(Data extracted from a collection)
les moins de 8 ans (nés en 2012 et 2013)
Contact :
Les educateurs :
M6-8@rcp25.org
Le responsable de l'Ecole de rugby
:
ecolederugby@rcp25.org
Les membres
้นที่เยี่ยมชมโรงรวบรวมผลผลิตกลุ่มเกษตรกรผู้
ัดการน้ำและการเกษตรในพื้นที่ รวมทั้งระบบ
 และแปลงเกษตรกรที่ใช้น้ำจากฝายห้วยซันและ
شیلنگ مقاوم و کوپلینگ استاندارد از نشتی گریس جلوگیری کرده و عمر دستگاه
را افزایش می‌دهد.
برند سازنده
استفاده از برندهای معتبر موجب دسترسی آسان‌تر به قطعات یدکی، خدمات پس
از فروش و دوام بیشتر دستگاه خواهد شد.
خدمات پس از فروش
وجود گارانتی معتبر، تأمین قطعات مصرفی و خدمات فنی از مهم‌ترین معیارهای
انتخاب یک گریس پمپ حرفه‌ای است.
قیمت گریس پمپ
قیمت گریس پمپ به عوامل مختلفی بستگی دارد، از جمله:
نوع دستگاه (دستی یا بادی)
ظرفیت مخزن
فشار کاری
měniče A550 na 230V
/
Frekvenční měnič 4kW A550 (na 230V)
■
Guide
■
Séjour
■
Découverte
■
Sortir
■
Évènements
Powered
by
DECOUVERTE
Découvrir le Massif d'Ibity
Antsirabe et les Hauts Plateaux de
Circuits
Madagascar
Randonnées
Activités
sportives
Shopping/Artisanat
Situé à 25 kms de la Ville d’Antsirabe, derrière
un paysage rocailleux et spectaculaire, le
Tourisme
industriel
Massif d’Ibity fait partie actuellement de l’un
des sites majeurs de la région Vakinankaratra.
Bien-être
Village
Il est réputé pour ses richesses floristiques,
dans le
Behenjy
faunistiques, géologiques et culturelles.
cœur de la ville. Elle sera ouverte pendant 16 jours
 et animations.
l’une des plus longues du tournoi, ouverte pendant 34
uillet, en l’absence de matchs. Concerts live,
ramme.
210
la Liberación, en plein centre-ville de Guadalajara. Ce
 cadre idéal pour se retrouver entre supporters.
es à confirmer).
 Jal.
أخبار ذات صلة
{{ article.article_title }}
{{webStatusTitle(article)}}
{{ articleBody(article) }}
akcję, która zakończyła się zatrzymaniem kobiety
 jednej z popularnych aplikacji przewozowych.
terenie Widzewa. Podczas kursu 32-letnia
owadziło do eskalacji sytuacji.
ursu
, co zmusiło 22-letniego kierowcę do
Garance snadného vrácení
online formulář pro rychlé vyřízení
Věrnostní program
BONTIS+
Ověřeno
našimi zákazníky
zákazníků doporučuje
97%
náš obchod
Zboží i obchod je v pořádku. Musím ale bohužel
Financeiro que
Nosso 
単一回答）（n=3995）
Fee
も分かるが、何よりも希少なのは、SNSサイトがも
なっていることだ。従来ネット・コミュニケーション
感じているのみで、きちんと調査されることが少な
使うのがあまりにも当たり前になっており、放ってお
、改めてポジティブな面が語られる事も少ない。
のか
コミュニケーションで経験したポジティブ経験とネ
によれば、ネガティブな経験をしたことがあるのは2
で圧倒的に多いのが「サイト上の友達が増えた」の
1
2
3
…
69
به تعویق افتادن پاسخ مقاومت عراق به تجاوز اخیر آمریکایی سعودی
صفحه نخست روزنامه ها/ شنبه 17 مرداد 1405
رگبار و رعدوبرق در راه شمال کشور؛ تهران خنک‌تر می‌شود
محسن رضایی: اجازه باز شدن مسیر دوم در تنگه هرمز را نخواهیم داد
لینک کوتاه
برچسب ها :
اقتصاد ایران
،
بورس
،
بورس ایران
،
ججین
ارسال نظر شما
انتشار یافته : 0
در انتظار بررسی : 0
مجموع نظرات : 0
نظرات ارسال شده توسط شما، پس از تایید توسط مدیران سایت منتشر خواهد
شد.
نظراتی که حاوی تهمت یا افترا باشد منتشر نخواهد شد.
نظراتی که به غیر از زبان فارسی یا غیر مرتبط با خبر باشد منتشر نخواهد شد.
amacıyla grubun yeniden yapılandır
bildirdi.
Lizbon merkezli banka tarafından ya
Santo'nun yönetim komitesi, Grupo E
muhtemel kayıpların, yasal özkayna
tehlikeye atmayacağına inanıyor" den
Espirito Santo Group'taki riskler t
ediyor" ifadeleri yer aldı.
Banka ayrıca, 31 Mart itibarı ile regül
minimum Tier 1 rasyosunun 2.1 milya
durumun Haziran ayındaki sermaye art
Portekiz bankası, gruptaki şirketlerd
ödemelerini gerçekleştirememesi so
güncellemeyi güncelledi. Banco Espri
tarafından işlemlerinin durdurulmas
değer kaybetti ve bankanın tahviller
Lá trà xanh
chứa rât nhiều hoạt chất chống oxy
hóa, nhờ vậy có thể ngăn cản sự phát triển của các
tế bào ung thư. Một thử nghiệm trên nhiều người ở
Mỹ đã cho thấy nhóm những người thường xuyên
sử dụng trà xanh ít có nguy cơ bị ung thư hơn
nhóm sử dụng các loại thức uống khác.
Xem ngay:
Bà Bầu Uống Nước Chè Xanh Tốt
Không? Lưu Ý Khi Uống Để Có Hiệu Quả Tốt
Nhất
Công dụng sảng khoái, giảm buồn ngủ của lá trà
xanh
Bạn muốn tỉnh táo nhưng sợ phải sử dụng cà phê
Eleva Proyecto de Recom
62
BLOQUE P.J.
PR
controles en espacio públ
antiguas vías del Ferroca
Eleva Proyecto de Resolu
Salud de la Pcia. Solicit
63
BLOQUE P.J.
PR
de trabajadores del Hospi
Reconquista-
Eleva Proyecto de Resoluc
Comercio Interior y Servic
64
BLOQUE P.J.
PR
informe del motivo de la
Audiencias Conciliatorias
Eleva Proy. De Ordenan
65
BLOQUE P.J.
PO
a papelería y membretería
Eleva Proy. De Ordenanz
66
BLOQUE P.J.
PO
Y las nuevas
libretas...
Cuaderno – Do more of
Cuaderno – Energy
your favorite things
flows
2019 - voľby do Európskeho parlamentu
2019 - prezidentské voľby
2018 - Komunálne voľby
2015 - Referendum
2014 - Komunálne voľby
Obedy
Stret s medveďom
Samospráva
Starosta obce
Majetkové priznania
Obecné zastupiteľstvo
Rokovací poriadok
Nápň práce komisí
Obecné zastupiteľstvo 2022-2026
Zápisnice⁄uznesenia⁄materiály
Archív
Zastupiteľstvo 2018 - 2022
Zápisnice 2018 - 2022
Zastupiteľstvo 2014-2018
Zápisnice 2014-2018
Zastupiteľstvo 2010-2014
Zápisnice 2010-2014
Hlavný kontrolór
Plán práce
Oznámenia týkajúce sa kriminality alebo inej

REQUIRED ACTION: Return every line from the entries above that contains the word "فروش".

TASK RESPONSE:
از فروش و دوام بیشتر دستگاه خواهد شد.
خدمات پس از فروش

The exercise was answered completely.